Numerical differentiation

The following equation can be used to find an approximate derivative of a mathematical function f(x) if h is sufficiently small:

f'(x) \approx \frac{f(x+h)-f(x-h)}{2h}

Write a function numdiff(f, x, h) that uses the equation above to return the approximation of the derivative of a mathematical function represented by a function f(x).

Your function numdiff(f, x, h) should accept three arguments as inputs:

  • f: the name of the function to be differentiated
  • x: the value at which to differentiate f
  • h: the value of h to be used in the approximation equation above

Once written, you could use your function in the following way to approximate the derivative of x^{2} at x=3.0 using h=0.01 (this example is shown using Python):

numdiff(myfun, 3.0, 0.01)

where you have defined myfun as:

def myfun(x):
    return x*x

In this case numdiff(myfun, 3.0, 0.01) should return:

In [1]: numdiff(myfun, 3.0, 0.01)
Out[1]: 5.999999999999872

Use your function numdiff to differentiate:

  • f(x) = \left( e^{x} \right) at x=0
  • f(x) = \left( e^{-2x^{2}} \right) at x=1
  • f(x) = \left( \cos x \right) at x = \pi/2
  • f(x) = \left( \ln x \right) at x=1

Use h = 0.01

In each case write out the true value, the value given by your function numdiff, and the error, i.e., the difference between the true value and your approximation.
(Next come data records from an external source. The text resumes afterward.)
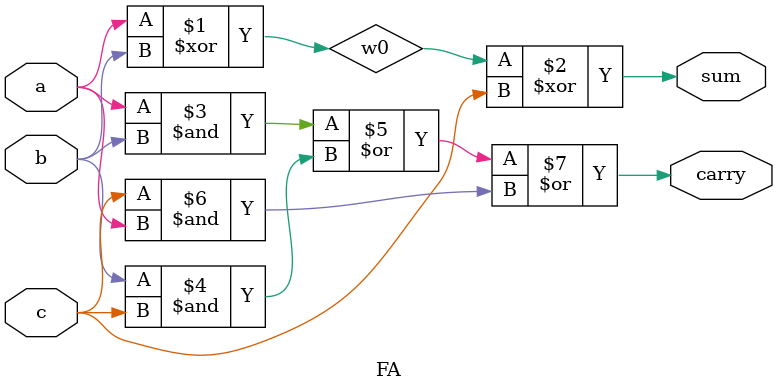
<source format=v>
module FA(a,b,c,sum,carry);

input a,b,c;
output sum , carry;

wire w0;

assign w0 = a^b;
assign sum = w0^c;

assign carry = (a&b)|(b&c)|(c&a);

endmodule
</source>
Use 10 decimal places of precision.

If you need help finding out what the true exact solutions to these derivatives are, (1) try to remember your calculus!, (2) ask a classmate, (3) google it, or (4) ask me (at which point I will direct you to WolframAlpha).

Hints

  • the \ln function (logarithm, base e) is typically called log() in programming languages like Python, MATLAB / Octave, R and C, whereas the logarithm, base 10 (typically referred to in math class as \mathrm{log}), is typically called log10() in programming languages.
  • In Python logarithm base e is math.log() and logarithm base 10 is math.log10. You will need to import math to use them. The exponential function e^{x} in Python is math.exp(). The cosine function \cos in Python is math.cos(). Finally \pi in Python is math.pi.